:: TASKS ::
- A) Answer these from the motorhome storage thread:
(i) At what time does the first storage place mentioned close during the week?
(ii) Which van did Jezport start with?
(iii) What is the name of the site HeatherChloe plans to check out?
- B) Carry the motorhome storage thread on past its final post with the next part of the discussion.

:: TEXT SEGMENT ::
Yes, storage seems to be the major problem. 

I have found somewhere reasonably convenient, but I can only get the van and drop it off during opening hours - and they're closed on Sunday and close at 5pm during the week. Possible, but limits me a bit. 

Will look around some more. Perhaps I should put a post in the storage section.


----------



## Jezport (Jun 19, 2008)

Hi Heather,

I would agree with others that your main issue is storage. Ideally you are best with it at home, as you will definatly use it more. However if you can find a convinient place to store it locally I am sure you will get plenty of enjoyment from it.

We started with Chausson flash 03 and have moved up to a 8.14mtr Frankia, and to be honest I prefer driving the larger van, HGV usually flash you in after overtaking and it feels more steady at speed. The extra space and luxury is well worth having a longer van.

Make sure that you are going to be happy with the storage before you commit to it, as its a very expensive garden shed if you dont use it!


----------



## HeatherChloe (Oct 18, 2009)

*Progress made*

Well, I've researched storage and called places and think I have found somewhere suitable - I'm going to check it out tomorrow. It's a site called Henfold Lakes Leisure which is a bit south of Dorking. There's a train which takes one hour from Waterloo and then it looks like walking distance to the site. They have availability (unlike lots of other places I called) and safe storage and it looks like a nice site, which means I can stay there when I don't feel like driving further, and would be quick to get to Folkestone if I want to go to Europe. Comments welcome.

:: PROVIDED DATA ::
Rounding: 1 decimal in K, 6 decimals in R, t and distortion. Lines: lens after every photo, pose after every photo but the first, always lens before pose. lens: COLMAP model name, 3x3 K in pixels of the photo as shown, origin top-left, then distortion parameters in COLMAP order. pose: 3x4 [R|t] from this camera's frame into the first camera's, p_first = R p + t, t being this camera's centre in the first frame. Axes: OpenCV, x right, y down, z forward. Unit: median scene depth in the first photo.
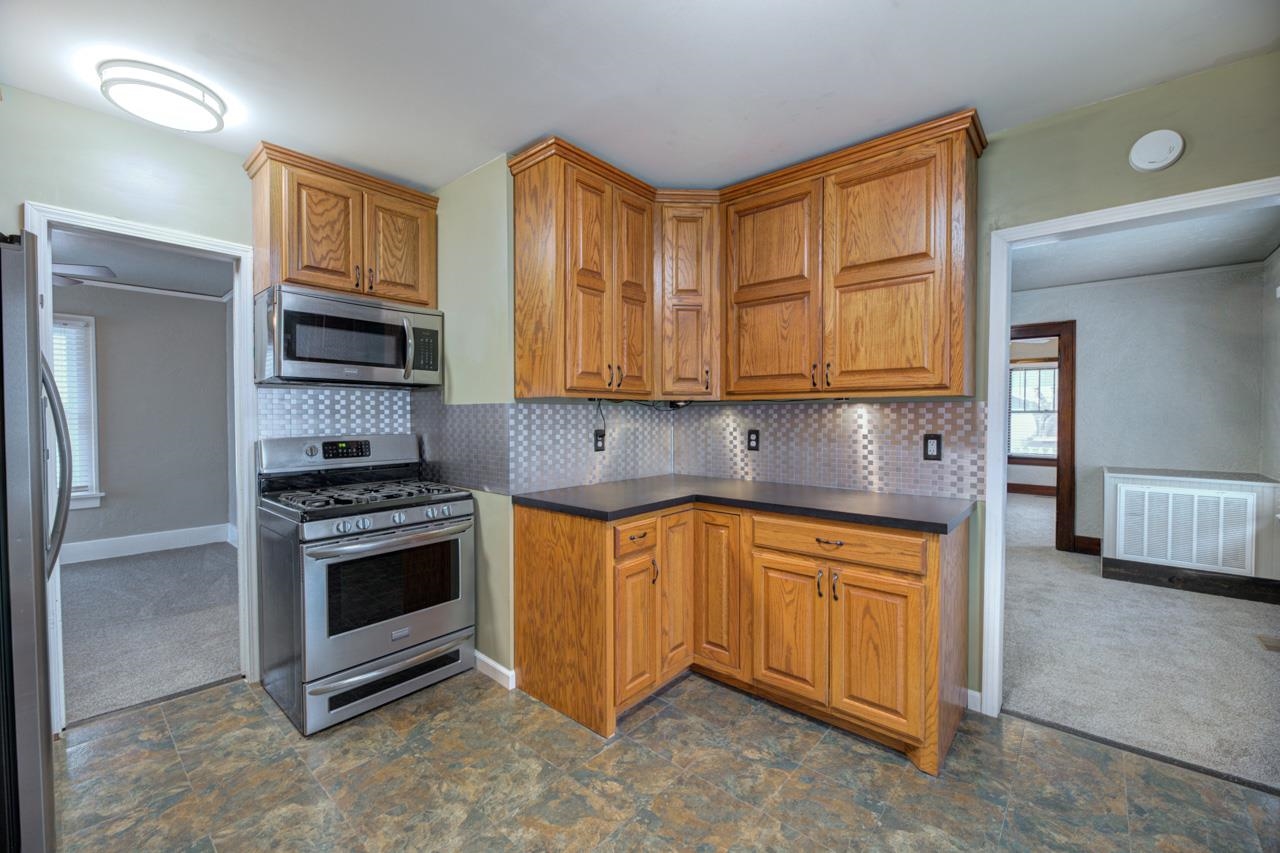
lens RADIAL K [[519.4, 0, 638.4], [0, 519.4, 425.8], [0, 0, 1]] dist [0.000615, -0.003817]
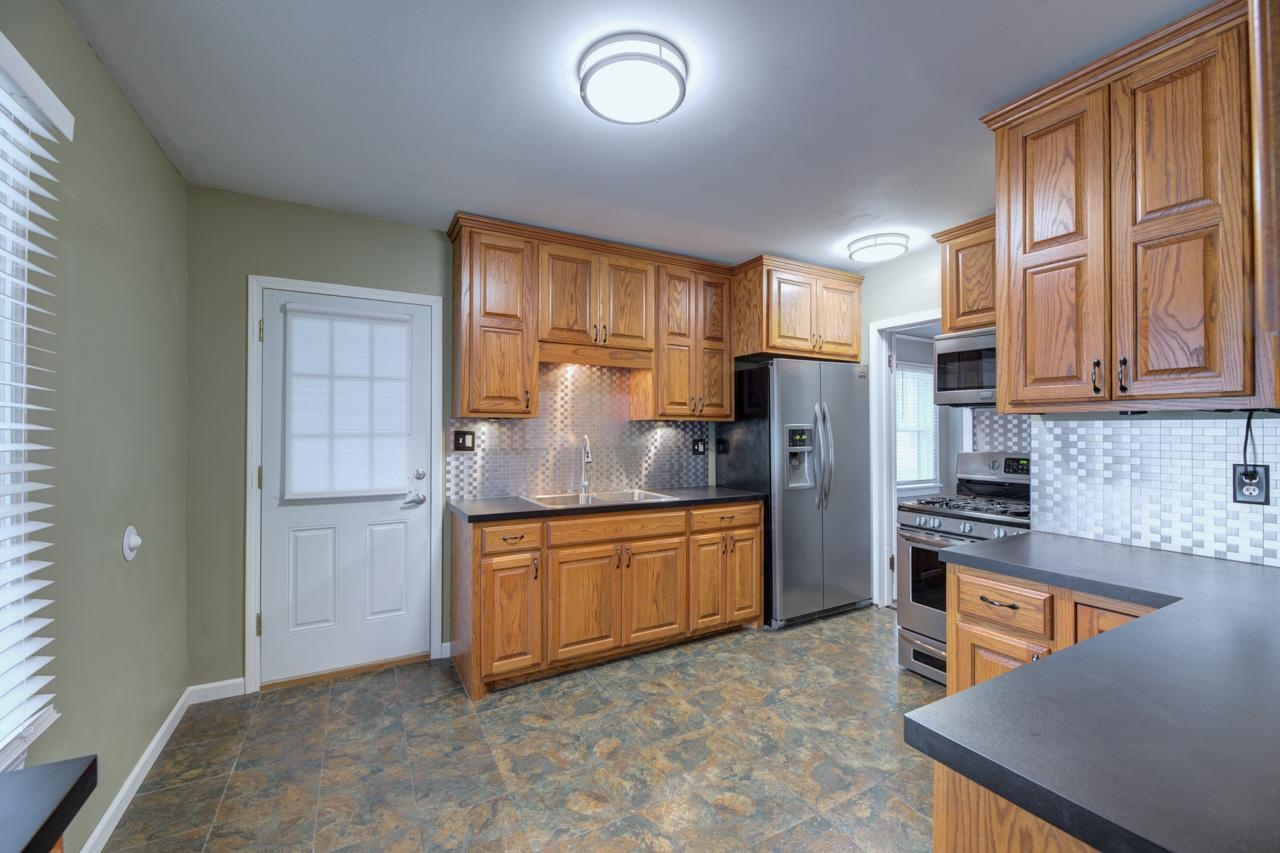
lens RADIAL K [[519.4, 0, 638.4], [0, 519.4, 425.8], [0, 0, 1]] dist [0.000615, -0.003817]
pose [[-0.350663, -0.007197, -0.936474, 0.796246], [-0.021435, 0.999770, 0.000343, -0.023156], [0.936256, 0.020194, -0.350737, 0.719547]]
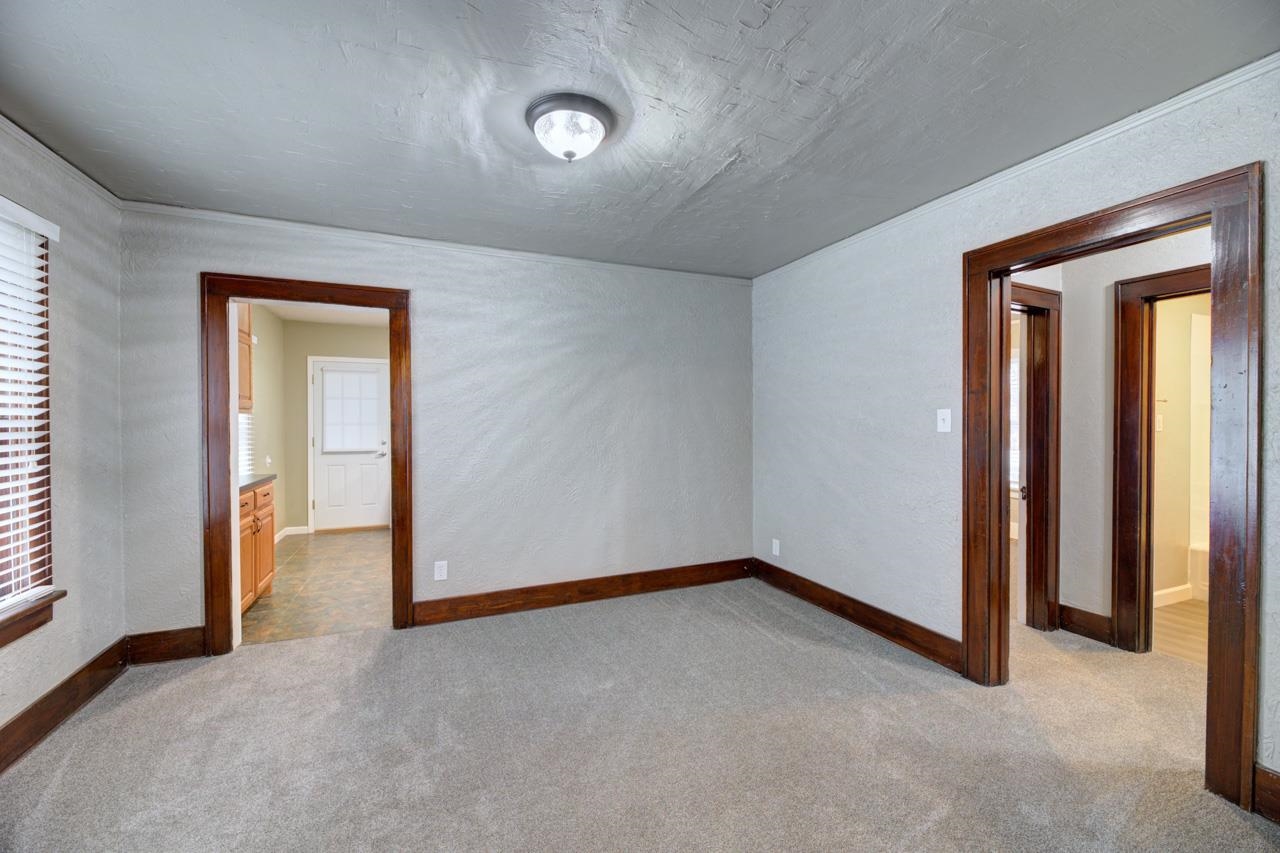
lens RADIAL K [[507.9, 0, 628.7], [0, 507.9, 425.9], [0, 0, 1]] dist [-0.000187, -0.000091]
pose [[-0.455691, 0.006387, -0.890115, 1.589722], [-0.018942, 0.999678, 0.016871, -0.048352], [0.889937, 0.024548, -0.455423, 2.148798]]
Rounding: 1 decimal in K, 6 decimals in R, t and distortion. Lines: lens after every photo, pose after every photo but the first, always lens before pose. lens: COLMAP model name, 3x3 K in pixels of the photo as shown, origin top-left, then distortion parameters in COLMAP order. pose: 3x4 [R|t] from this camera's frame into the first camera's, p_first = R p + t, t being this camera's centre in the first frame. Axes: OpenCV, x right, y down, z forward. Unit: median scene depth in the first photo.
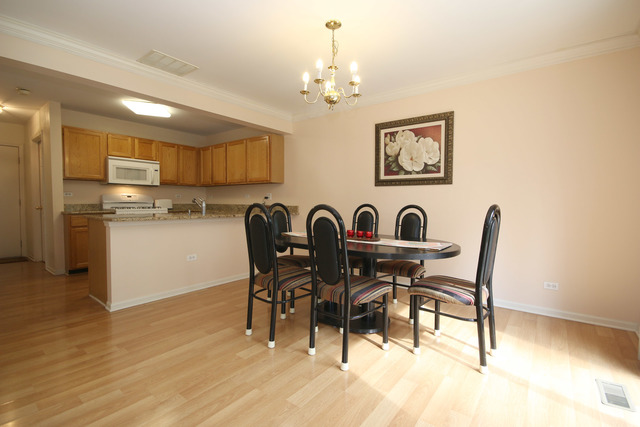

---

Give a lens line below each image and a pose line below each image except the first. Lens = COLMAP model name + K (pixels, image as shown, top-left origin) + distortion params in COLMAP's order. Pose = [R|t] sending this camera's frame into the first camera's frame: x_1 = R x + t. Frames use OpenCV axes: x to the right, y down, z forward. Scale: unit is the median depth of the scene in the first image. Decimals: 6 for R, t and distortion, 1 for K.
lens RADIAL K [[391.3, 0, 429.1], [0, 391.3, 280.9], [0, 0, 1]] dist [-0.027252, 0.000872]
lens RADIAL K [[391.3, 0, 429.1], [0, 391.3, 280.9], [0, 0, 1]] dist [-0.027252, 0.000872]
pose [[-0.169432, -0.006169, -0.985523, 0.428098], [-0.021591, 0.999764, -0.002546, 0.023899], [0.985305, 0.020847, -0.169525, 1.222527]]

--

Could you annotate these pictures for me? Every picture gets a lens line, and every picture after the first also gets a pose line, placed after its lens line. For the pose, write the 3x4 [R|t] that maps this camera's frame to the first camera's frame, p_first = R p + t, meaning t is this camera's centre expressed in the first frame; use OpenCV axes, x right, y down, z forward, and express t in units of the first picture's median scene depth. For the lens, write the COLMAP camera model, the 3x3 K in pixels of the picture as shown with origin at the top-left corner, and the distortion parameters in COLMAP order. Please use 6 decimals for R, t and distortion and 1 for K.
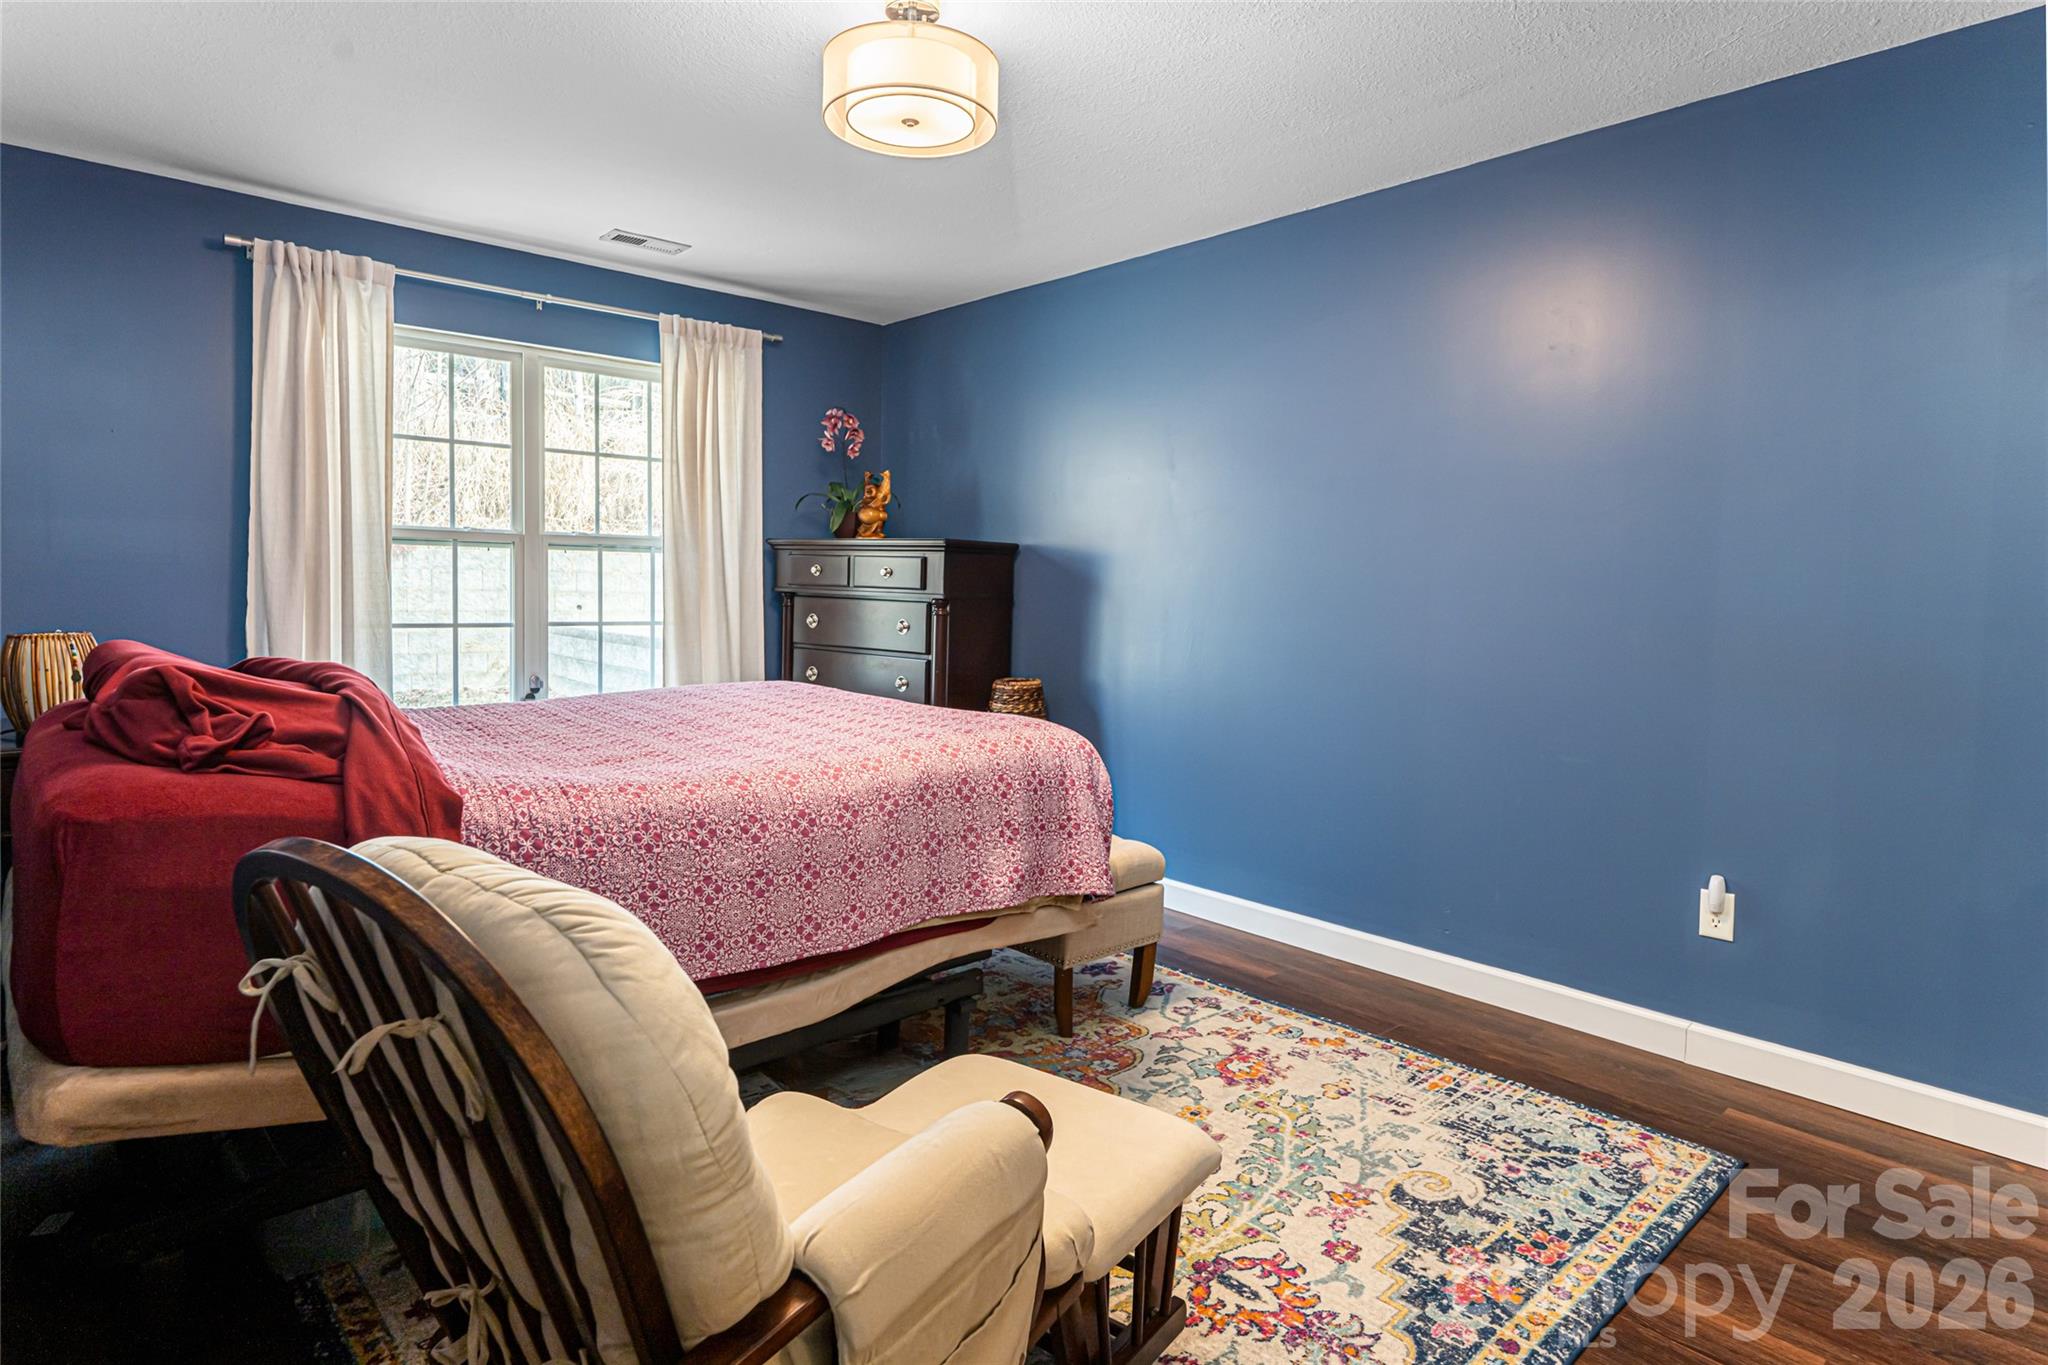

:: ANSWERS PROVIDED ::
- A)
(i) 5pm
(ii) A Chausson flash 03
(iii) Henfold Lakes Leisure

- B)
I've also called and got insurance quotes.

I'm feeling a bit happier about the whole thing, and looking forward to seeing the van again on Friday and see if I'm still in love with it and how it drives.


----------



## teemyob (Nov 22, 2005)

*Re: Cathargo......Heather*



PhilK said:


> Never ever ever ever pay the asking price. Have no sympathy and take no prisoners. Get to the person that is in a position to agree figures and deal only with them. Give the dealer no opportunity to send a salesman back and to.
> 
> We have had a Laika and then three Hymers in nine years and to date have not lost one penny.
> 
> ...


Sound Advice


----------



## HeatherChloe (Oct 18, 2009)

*decision made*

well, I have investigated more today.....

I went to Waterloo, took the train to Holmwood (which took an hour) and then walked for about 20 minutes to the site.

The storage did not look very secure and did not have CCTV.

The site looked nice, although there are no toilet or shower facilities - but a friendly bar and good if you like fishing.

But overall, I realised that if I had to trek off somewhere just to get to the van, I think I won't like it.

Add insult to injury, three insurance companies have turned me down as the van is too expensive and apparently I "don't have experience of driving a motorhome" - despite having learned to drive over 20 years ago in a large Renault van (my dad's) and driven it for a number of years.

All the signs are telling me no...........

So, I'm going to start looking for one which is no more than 6m long and can be parked outside my flat in resident's parking and which I can just jump in when I want to, and is cheaper.

Thanks for all the advice - storage was definitely the problem.


----------



## ambegayo (Jan 7, 2007)

*Carthago Chic*

Hope you can get your deposit back, usually once you have signed on the dotted line your deposit is non-returnable, but then again others may have different experiences. It seems sensible to buy a van to suit YOU if you travel solo and one comfortable bed would be a lot cheaper.


----------



## ambegayo (Jan 7, 2007)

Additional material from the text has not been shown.